L’apparente tenuta alle regionali del 28 marzo 2010 non fa che prolungare l’agonia. E neanche di molto: alla direzione del 22 aprile il Pdl esplode davanti alle telecamere, con Berlusconi che chiede dal palco le dimissioni di Fini da presidente della Camera e lui che risponde dalla platea: «Che fai, mi cacci?». Come sempre nell’avventura politica di Berlusconi, questioni politiche e personali s’intrecciano inestricabilmente. Contano umane debolezze – per dir così – e personali insofferenze. Da tutto questo emerge però non solo un criterio di selezione delle candidature, ma più in generale un modo di gestire il potere. Il processo pubblico in direzione e la campagna di stampa contro Fini mandano un messaggio inequivocabile sulla concezione della democrazia di quello che appare ancora come l’uomo più potente d’Italia.

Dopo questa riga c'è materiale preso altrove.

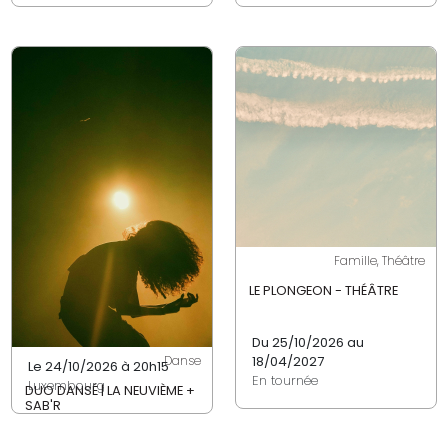
Famille, Théâtre
LE PLONGEON - THÉÂTRE
Du 25/10/2026 au
18/04/2027
Danse
Le 24/10/2026 à 20h15
En tournée
Luxembourg
DUO DANSÉ | LA NEUVIÈME +
SAB'R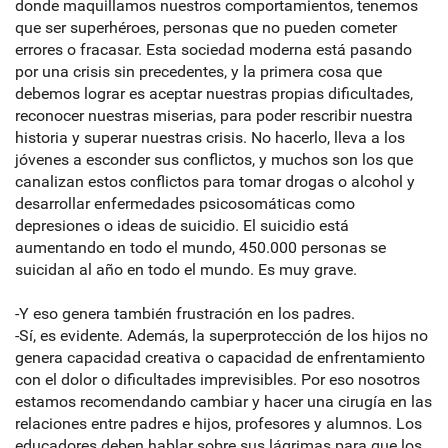
donde maquillamos nuestros comportamientos, tenemos
que ser superhéroes, personas que no pueden cometer
errores o fracasar. Esta sociedad moderna está pasando
por una crisis sin precedentes, y la primera cosa que
debemos lograr es aceptar nuestras propias dificultades,
reconocer nuestras miserias, para poder rescribir nuestra
historia y superar nuestras crisis. No hacerlo, lleva a los
jóvenes a esconder sus conflictos, y muchos son los que
canalizan estos conflictos para tomar drogas o alcohol y
desarrollar enfermedades psicosomáticas como
depresiones o ideas de suicidio. El suicidio está
aumentando en todo el mundo, 450.000 personas se
suicidan al año en todo el mundo. Es muy grave.
-Y eso genera también frustración en los padres.
-Sí, es evidente. Además, la superprotección de los hijos no
genera capacidad creativa o capacidad de enfrentamiento
con el dolor o dificultades imprevisibles. Por eso nosotros
estamos recomendando cambiar y hacer una cirugía en las
relaciones entre padres e hijos, profesores y alumnos. Los
educadores deben hablar sobre sus lágrimas para que los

È l’altra faccia, quella meno rassicurante, del modello antipolitico che Berlusconi ha incarnato per vent’anni. Un’idea di democrazia incentrata sulle esigenze della «governabilità», nella convinzione che ogni contrappeso, ogni manifestazione di dissenso all’interno del governo o del partito sia un tradimento, una congiura, un complotto. Quando però l’intolleranza del capo mostra la sua faccia più brutale, incapace di tollerare persino la modestissima fronda finiana, la reazione di rigetto è inevitabile. Tanto più che a questo strapotere, che governa per quasi tutto il decennio, non si accompagnano risultati apprezzabili. La crisi, occultata dalla propaganda, morde la carne viva dell’Italia. Il bilancio del decennio, dal punto di vista economico e sociale, è una spaventosa stagnazione. E le prospettive per il futuro non sono migliori. Il modello politico-istituzionale incentrato sul capo carismatico mostra al tempo stesso i suoi inquietanti limiti democratici e la sua clamorosa inefficienza operativa. Dopo la scissione finiana e la risicata fiducia del 14 dicembre 2010, la tragedia si trasforma in farsa. Il governo del fare affonda in una palude di compromessi paralizzanti, con un corteo di leader improvvisati a capo di formazioni dai nomi improbabili.
I risultati dei referendum e delle amministrative di Milano e Napoli certificano la fine del berlusconismo. Ma i meccanismi istituzionali e la stessa costituzione del partito personale-proprietario consentono al fantasma del leader di continuare a occupare la scena, pur non essendo più in grado di prendere alcuna decisione, come è ormai evidente a tutti, non solo in Italia.
Quando mercati finanziari e capi di governo europei presentano infine il conto, l’esperienza politica berlusconiana è giunta ormai a un tale grado di consunzione da non avere più nemmeno bisogno del colpo di grazia. Silvio Berlusconi non viene scacciato da una rivolta popolare, ma semplicemente rimosso dalla coscienza pubblica, come un peccato di gioventù. E questo forse è il motivo per cui oggi, mentre tutto il Paese paga il prezzo di quel peccato collettivo, le sue rare apparizioni televisive fanno più tenerezza che rabbia, come quei canali che la sera trasmettono ancora telefilm anni 80. Fa l’effetto di una vecchia puntata di Arnold, che magari abbiamo trovato esilarante in passato, ma che vista adesso, dopo pochi minuti di nostalgia, si rivela subito noiosissima.